Brands often talk about the opportunity and potential in Brazil, but it’s not all that easy doing business there. In addition to mountains of red tape, there is the all-encompassing ‘Brazil cost’ due to high taxes. For Frank Lund, founder and general director of distributor Frajo, the cost is there for everyone, and as long as Brazil remains inefficient in terms of infrastructure, has an over-regulated business environment and a complex tax system, almost every company will suffer.
One main problem is the country’s high taxes and the resulting cost of beauty products, which can be two to three times more expensive than in their country of origin. To get around this problem, more companies are looking at local production. This eliminates import duties and means that companies can use the savings to build their brand and expand distribution. Coty, for example, has begun producing the Rio Glow fragrance from its Jennifer Lopez brand locally, in partnership with direct-sales company Jequiti, thereby taking advantage of lower taxes.

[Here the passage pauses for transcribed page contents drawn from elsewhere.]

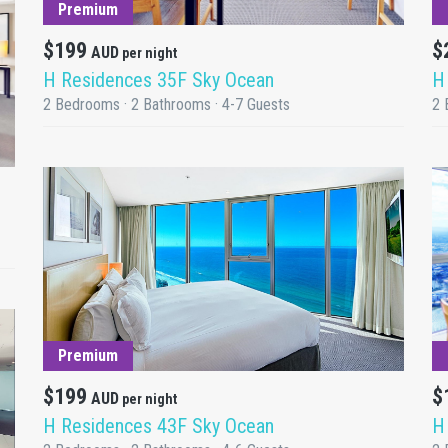
Premium
$199
$
AUD
per night
H Residences 35F Sky Ocean
H
2 Bedrooms · 2 Bathrooms · 4-7 Guests
2 
DETAILS
Premium
$199
$
AUD
per night
H Residences 43F Sky Ocean
H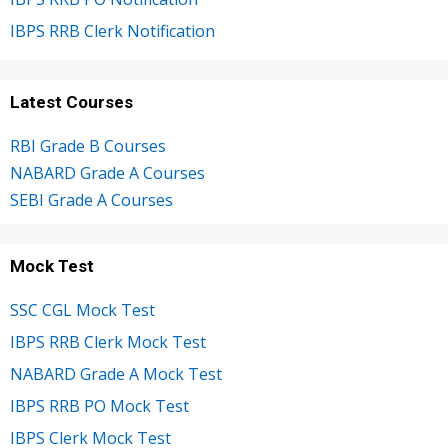
IBPS RRB Clerk Notification
Latest Courses
RBI Grade B Courses
NABARD Grade A Courses
SEBI Grade A Courses
Mock Test
SSC CGL Mock Test
IBPS RRB Clerk Mock Test
NABARD Grade A Mock Test
IBPS RRB PO Mock Test
IBPS Clerk Mock Test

Another example is the Everlast fragrance (whose license is held by UK-based company IBML Group), which was developed locally by distributor Bright Star. Brazil was one of the best-performing markets for Everlast, which prompted IBML Group to begin local production of its fragrances there. The results of the collaboration have been positive and some of the locally produced products may even be exported to other markets. Spanish Group Puig also locally produced fragrances from Brazilian actress Juliana Paes.
To get around the tax issue, some companies have sought to come up with products with a lighter fragrance concentration, as levies on these items are lower. However, the general director of LVMH fragrance brands Brazil, Renato Rabbat, this strategy has its limits. “If taxes were lowered the country would be looked at with new eyes, but today there is no volume to justify the development of Brazil by international brands, even with some successful limited-edition lower concentration fragrances, such as Kenzo Flower Legere,” he comments.